*** Opening of DATA EXCERPTS ***

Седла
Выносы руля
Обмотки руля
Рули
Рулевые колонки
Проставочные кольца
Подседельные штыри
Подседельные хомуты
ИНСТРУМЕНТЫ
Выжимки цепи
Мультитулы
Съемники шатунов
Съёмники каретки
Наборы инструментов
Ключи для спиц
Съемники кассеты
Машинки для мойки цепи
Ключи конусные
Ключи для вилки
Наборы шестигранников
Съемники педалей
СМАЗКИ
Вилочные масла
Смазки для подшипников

*** Close of DATA EXCERPTS ***

**DESCRIPTION OF THE TASK:**
Please extract every one of the lines above and reproduce them without any change, keeping their original order.

**EXERCISE SOLUTION:**
Седла
Выносы руля
Обмотки руля
Рули
Рулевые колонки
Проставочные кольца
Подседельные штыри
Подседельные хомуты
ИНСТРУМЕНТЫ
Выжимки цепи
Мультитулы
Съемники шатунов
Съёмники каретки
Наборы инструментов
Ключи для спиц
Съемники кассеты
Машинки для мойки цепи
Ключи конусные
Ключи для вилки
Наборы шестигранников
Съемники педалей
СМАЗКИ
Вилочные масла
Смазки для подшипников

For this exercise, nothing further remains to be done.